What You Need to Know
- As clients celebrate the holidays with family, there’s ample time to have important conversations.
- Revisit estate plans every three years to ensure family changes like births and divorces are accounted for.
- Other questions might include how to best support clients' favorite charities or whether their children's spouses should be included in estate plans.
Each holiday season, families congregate to be festive, thankful, reflective and well-fed. Relatives spanning multiple generations often spend more than a week together in close quarters, making it an opportune time for loved ones to hold space for financial planning conversations.
As 2023 draws to a close, now is an ideal moment to consider a few items that are likely on your clients’ minds as they begin to contemplate these important conversations. Initiating the advice element underpinning such conversations is a matter of routine for any experienced advisor, so consider a few ways that estate planning can be a part of the discussion.
With the Great Wealth Transfer upon us, data has shown that estate planning is among the most critical ancillary areas for any advisor to be knowledgeable about. It’s also a leading priority for Americans poised to come into money over the next 20 years.
Here are a few actionable thoughts connecting estate planning with the holidays.
1. Is Everything Current?
Planning around the holidays is all about ensuring that everyone in the family is provided for both now and over a longer time horizon. Estate planning is the focal point of how a client can control and optimize the flow of intergenerational wealth and other significant choices.
These thoughts are quite often the subtext of all broader planning discussions, including many of the hardest conversations; however, just a third of Americans actually have taken the time to create estate plans.
Among those with estate plans, a strikingly high percentage don’t have up-to-date plans.
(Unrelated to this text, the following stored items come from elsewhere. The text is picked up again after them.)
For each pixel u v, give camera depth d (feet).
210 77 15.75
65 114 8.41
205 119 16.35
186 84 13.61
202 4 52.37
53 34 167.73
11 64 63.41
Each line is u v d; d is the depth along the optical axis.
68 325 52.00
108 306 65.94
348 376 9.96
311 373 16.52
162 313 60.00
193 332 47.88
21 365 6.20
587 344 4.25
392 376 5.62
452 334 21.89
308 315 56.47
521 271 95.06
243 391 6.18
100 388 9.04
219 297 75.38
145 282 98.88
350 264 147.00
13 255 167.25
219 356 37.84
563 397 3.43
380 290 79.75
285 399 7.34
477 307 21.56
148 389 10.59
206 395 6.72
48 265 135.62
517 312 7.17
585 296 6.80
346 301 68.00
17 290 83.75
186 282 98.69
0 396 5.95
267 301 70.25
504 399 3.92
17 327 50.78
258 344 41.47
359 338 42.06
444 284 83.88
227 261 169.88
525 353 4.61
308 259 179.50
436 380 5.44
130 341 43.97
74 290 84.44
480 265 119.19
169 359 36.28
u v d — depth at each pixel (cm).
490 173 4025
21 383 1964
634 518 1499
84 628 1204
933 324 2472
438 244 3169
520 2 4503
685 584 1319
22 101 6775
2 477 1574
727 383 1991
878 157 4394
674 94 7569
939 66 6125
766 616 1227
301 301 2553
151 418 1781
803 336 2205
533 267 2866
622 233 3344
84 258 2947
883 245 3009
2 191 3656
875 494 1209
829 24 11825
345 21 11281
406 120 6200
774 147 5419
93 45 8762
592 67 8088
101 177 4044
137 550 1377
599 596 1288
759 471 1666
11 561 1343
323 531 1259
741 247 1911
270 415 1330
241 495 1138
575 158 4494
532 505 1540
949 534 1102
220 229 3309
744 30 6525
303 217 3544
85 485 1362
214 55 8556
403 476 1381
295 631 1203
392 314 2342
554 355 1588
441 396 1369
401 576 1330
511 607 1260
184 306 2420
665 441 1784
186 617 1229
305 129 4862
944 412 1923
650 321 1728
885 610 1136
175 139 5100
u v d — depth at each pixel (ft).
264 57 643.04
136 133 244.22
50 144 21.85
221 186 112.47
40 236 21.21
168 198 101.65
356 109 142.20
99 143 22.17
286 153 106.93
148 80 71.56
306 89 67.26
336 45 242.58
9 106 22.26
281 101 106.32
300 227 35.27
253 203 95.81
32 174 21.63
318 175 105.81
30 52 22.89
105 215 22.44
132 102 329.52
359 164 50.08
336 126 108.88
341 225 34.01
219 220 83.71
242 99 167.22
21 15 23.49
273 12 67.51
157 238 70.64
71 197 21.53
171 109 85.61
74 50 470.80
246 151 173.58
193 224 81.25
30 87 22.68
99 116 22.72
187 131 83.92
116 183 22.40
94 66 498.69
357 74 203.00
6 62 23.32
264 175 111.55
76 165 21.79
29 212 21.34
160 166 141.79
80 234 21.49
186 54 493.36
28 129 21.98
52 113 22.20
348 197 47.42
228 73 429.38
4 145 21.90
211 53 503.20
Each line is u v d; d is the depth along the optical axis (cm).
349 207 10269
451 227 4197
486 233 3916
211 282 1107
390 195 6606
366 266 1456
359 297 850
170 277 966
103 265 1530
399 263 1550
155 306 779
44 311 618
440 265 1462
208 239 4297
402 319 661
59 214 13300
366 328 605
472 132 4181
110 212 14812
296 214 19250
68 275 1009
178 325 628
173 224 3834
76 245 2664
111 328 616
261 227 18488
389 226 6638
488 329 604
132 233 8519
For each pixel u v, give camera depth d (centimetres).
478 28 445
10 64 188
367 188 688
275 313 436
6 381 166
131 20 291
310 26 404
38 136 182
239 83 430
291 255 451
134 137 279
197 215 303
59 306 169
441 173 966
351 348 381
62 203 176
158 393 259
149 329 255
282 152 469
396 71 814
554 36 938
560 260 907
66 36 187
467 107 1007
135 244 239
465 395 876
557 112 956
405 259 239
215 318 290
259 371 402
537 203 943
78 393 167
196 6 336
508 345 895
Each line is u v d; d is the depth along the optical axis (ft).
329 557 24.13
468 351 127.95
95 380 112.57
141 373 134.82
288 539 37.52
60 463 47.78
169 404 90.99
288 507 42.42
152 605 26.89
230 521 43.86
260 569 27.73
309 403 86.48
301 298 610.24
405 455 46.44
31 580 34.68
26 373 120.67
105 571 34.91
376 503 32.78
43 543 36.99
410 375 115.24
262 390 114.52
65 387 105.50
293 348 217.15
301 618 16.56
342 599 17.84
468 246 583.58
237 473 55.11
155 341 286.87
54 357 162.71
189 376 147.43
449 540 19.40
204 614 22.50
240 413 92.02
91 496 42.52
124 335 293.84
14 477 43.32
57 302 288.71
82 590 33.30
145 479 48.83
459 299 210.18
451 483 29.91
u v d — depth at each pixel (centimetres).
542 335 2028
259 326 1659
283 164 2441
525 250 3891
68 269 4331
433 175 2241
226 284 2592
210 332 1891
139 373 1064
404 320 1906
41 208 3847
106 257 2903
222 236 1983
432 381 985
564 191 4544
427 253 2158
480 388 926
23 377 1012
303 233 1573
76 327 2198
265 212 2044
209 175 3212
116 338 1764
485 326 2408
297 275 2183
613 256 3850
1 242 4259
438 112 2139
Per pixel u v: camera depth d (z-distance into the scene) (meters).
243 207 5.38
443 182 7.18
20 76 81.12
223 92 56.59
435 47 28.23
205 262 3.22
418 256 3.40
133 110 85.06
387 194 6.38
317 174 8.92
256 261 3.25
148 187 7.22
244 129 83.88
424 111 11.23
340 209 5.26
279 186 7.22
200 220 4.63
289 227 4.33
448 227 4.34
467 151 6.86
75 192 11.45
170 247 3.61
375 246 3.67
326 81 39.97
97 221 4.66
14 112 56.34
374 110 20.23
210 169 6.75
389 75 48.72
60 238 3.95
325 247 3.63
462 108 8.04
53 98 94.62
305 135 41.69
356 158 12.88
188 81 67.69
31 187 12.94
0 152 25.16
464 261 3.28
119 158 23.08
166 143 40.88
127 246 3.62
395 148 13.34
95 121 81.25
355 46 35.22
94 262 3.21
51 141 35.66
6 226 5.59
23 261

This lack of documentation leads to children who are accidentally left out of estate plans because they weren’t born at the time of writing, or in-laws who have since departed the family remaining set to benefit from windfalls.
Mishaps such as these are sadly common. To avoid this challenge, it’s absolutely a best practice to revisit any estate plan every three years to check for any decisions not aligned with current values or circumstances. Given the evolving family dynamics that define us, an estate plan can quickly become quite dated once it sits on the shelf for multiple holiday seasons.
So, one of the first things you can do is ask if you can briefly and collaboratively review clients’ latest estate plans — and the first thing you should look for is when they were last updated. If it was a few years ago, scrutinize everything closely to make sure that milestone life events such as marriage, divorce, children born or even the potential passing of friends who may serve as executors are fully accounted for.
Ask about each of the above — you may be opening a Pandora’s box in a helpful way.
2. Charity and Yearly Giving
It’s prime solicitation season, as letters from clients’ favorite causes begin to gather with critical mass in their mailboxes and email inboxes. Many organizations simply ask for cash, but nonprofits have grown savvier as far as identifying more lucrative asset pools that may actually offer clients significant tax planning benefits at the same time.
Cash is always king, especially when it comes to daily life and paying bills. But cash can’t be donated pre-tax, and it’s probably not as plentiful for the purposes of donation as a client’s IRA or stock holdings. For clients who are interested in giving, there are a few vehicles worth mentioning.
These include qualified charitable distributions, available to clients 70 1/2 or older. Retirees who turned 72 at the end of 2022 or are 73 or older with an IRA can choose to donate all or part of their required minimum distributions. QCDs go toward clients’ RMDs without raising their taxable income, and they’re excluded from gross income — which avoids the time spent itemizing deductions.
Clients can also choose to donate stock or any other form of appreciated assets that aren’t used to pay regular bills. This can result in much larger gifts for charity in a manner that can serve as a force multiplier that cash donations rarely do — all without any change to a donor’s monthly living budget. There are also tax benefits such as not having to pay capital gains. Charities can also increasingly accept and quickly liquidate noncash assets to help fund their operations immediately.